Try it
Among the records that follow, how many lines include the string "DataWidth"? Only the number is wanted.

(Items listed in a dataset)

↓

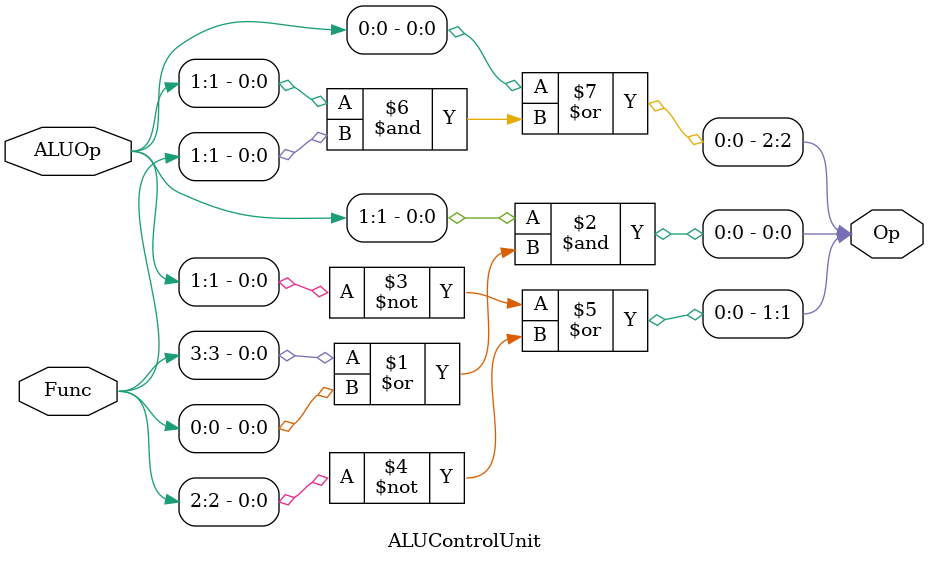
<source format=v>
module  ALUControlUnit(Op, Func, ALUOp);
  input [5:0] Func;
  input [1:0] ALUOp;
  output  [2:0] Op;
  assign  Op[0] = ALUOp[1] & (Func[3] | Func[0]);
  assign  Op[1] = (~ALUOp[1]) | (~Func[2]);
  assign  Op[2] = ALUOp[0] | (ALUOp[1] & Func[1]);
endmodule
</source>
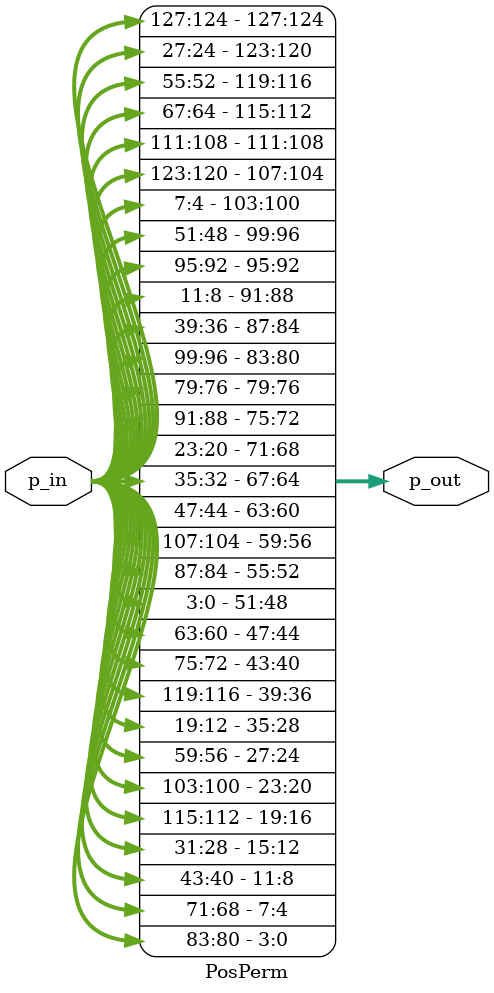
<source format=v>
`timescale 1ns / 1ps
module PosPerm(
	input [127:0]p_in,
	output [127:0]p_out
	);

	assign p_out[127:124]=p_in[127:124];
    assign p_out[123:120]=p_in[27:24];
    assign p_out[119:116]=p_in[55:52];
    assign p_out[115:112]=p_in[67:64];
    assign p_out[111:108]=p_in[111:108];
    assign p_out[107:104]=p_in[123:120];
    assign p_out[103:100]=p_in[7:4];
    assign p_out[99:96]=p_in[51:48];
    assign p_out[95:92]=p_in[95:92];
    assign p_out[91:88]=p_in[11:8];
    assign p_out[87:84]=p_in[39:36];
    assign p_out[83:80]=p_in[99:96];
    assign p_out[79:76]=p_in[79:76];
    assign p_out[75:72]=p_in[91:88];
    assign p_out[71:68]=p_in[23:20];
    assign p_out[67:64]=p_in[35:32];
    assign p_out[63:60]=p_in[47:44];
    assign p_out[59:56]=p_in[107:104];
    assign p_out[55:52]=p_in[87:84];
    assign p_out[51:48]=p_in[3:0];
    assign p_out[47:44]=p_in[63:60];
    assign p_out[43:40]=p_in[75:72];
    assign p_out[39:36]=p_in[119:116];
    assign p_out[35:32]=p_in[19:16];
    assign p_out[31:28]=p_in[15:12];
    assign p_out[27:24]=p_in[59:56];
    assign p_out[23:20]=p_in[103:100];
    assign p_out[19:16]=p_in[115:112];
    assign p_out[15:12]=p_in[31:28];
    assign p_out[11:8]=p_in[43:40];
    assign p_out[7:4]=p_in[71:68];
    assign p_out[3:0]=p_in[83:80];
	
endmodule

</source>
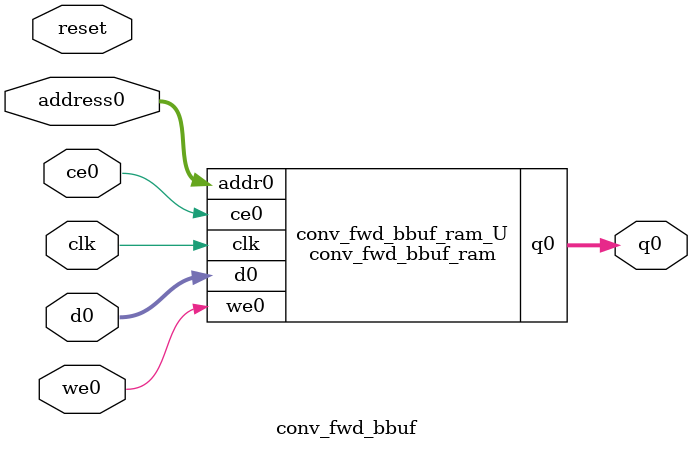
<source format=v>
`timescale 1 ns / 1 ps
module conv_fwd_bbuf_ram (addr0, ce0, d0, we0, q0,  clk);

parameter DWIDTH = 32;
parameter AWIDTH = 4;
parameter MEM_SIZE = 10;

input[AWIDTH-1:0] addr0;
input ce0;
input[DWIDTH-1:0] d0;
input we0;
output reg[DWIDTH-1:0] q0;
input clk;

reg [DWIDTH-1:0] ram[0:MEM_SIZE-1];




always @(posedge clk)  
begin 
    if (ce0) begin
        if (we0) 
            ram[addr0] <= d0; 
        q0 <= ram[addr0];
    end
end


endmodule

`timescale 1 ns / 1 ps
module conv_fwd_bbuf(
    reset,
    clk,
    address0,
    ce0,
    we0,
    d0,
    q0);

parameter DataWidth = 32'd32;
parameter AddressRange = 32'd10;
parameter AddressWidth = 32'd4;
input reset;
input clk;
input[AddressWidth - 1:0] address0;
input ce0;
input we0;
input[DataWidth - 1:0] d0;
output[DataWidth - 1:0] q0;



conv_fwd_bbuf_ram conv_fwd_bbuf_ram_U(
    .clk( clk ),
    .addr0( address0 ),
    .ce0( ce0 ),
    .we0( we0 ),
    .d0( d0 ),
    .q0( q0 ));

endmodule


</source>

↑

Your response
3